The problem:
Retype every one of the lines below, character for character, and leave the pictures out of your answer.

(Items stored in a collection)
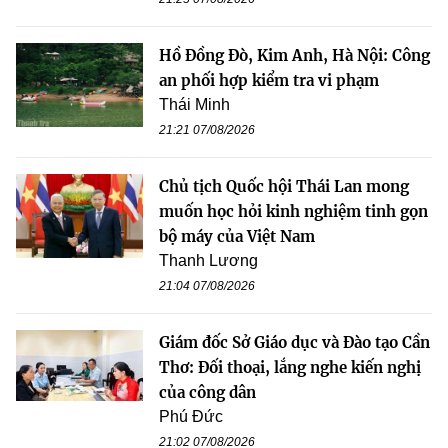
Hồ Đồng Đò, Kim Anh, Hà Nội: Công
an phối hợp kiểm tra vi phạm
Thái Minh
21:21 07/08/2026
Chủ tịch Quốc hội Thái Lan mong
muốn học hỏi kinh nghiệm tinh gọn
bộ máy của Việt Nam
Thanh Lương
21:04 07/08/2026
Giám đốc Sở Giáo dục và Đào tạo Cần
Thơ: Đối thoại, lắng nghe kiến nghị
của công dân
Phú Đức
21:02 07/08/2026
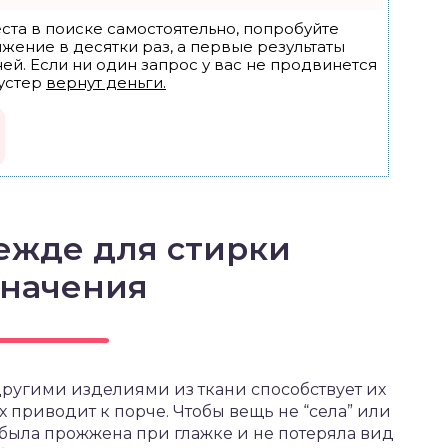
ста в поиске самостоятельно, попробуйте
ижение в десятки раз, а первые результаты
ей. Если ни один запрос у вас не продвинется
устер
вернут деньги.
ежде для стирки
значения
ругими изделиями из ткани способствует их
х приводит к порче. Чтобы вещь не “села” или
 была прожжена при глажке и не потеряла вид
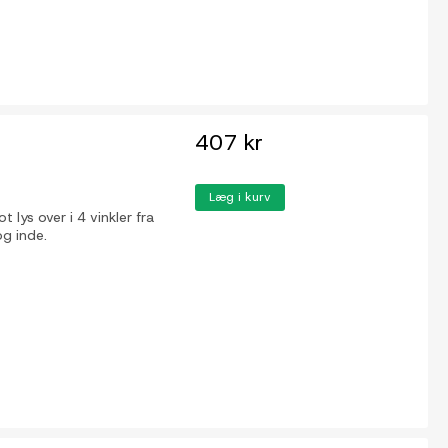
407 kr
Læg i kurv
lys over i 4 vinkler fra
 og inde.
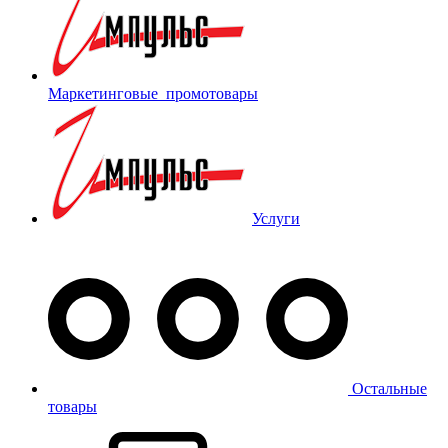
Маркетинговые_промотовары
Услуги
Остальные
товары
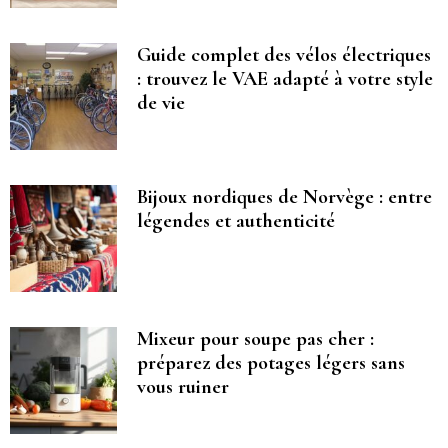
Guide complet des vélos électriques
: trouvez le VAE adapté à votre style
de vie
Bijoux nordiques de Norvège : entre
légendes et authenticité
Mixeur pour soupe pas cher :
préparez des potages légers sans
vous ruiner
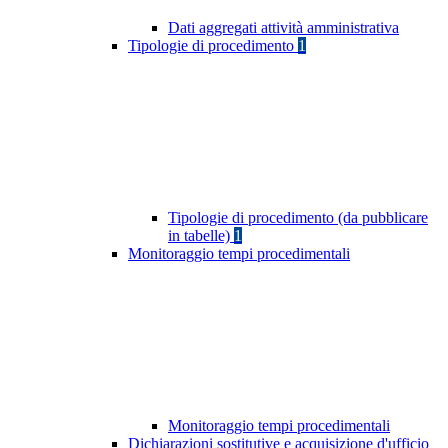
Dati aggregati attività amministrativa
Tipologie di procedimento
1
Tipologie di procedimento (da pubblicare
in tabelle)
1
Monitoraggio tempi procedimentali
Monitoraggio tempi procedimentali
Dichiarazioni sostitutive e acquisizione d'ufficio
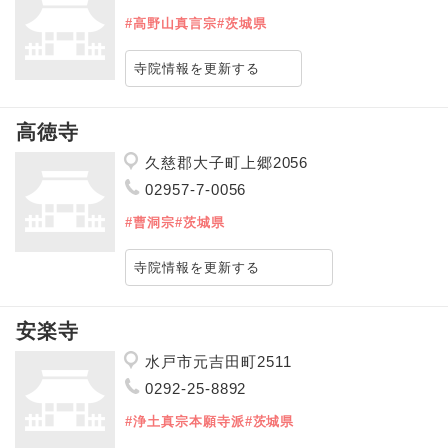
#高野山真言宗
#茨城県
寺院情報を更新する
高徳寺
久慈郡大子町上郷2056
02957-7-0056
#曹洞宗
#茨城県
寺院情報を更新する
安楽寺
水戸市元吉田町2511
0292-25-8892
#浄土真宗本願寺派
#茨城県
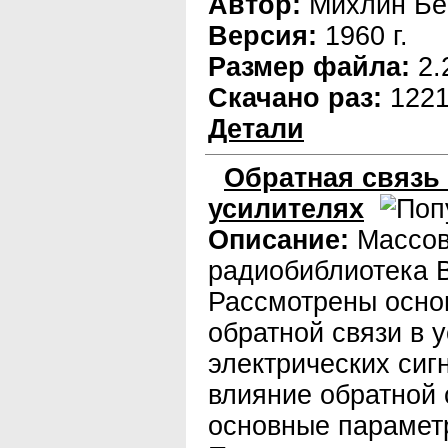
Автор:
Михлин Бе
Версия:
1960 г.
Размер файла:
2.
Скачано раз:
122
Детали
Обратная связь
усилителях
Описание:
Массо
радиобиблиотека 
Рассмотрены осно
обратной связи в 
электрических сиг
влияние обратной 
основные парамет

Worked solution:
Hồ Đồng Đò, Kim Anh, Hà Nội: Công
an phối hợp kiểm tra vi phạm
Thái Minh
21:21 07/08/2026
Chủ tịch Quốc hội Thái Lan mong
muốn học hỏi kinh nghiệm tinh gọn
bộ máy của Việt Nam
Thanh Lương
21:04 07/08/2026
Giám đốc Sở Giáo dục và Đào tạo Cần
Thơ: Đối thoại, lắng nghe kiến nghị
của công dân
Phú Đức
21:02 07/08/2026
ста в поиске самостоятельно, попробуйте
ижение в десятки раз, а первые результаты
ей. Если ни один запрос у вас не продвинется
устер
вернут деньги.
ежде для стирки
значения
ругими изделиями из ткани способствует их
х приводит к порче. Чтобы вещь не “села” или
 была прожжена при глажке и не потеряла вид
407 kr
Læg i kurv
lys over i 4 vinkler fra
 og inde.
Маркетинговые_промотовары
Услуги
Остальные
товары
Guide complet des vélos électriques
: trouvez le VAE adapté à votre style
de vie
Bijoux nordiques de Norvège : entre
légendes et authenticité
Mixeur pour soupe pas cher :
préparez des potages légers sans
vous ruiner
Dati aggregati attività amministrativa
Tipologie di procedimento
1
Tipologie di procedimento (da pubblicare
in tabelle)
1
Monitoraggio tempi procedimentali
Monitoraggio tempi procedimentali
Dichiarazioni sostitutive e acquisizione d'ufficio
#高野山真言宗
#茨城県
寺院情報を更新する
高徳寺
久慈郡大子町上郷2056
02957-7-0056
#曹洞宗
#茨城県
寺院情報を更新する
安楽寺
水戸市元吉田町2511
0292-25-8892
#浄土真宗本願寺派
#茨城県
Автор:
Михлин Бе
Версия:
1960 г.
Размер файла:
2.
Скачано раз:
122
Детали
Обратная связь
усилителях
Описание:
Массо
радиобиблиотека 
Рассмотрены осно
обратной связи в 
электрических сиг
влияние обратной 
основные парамет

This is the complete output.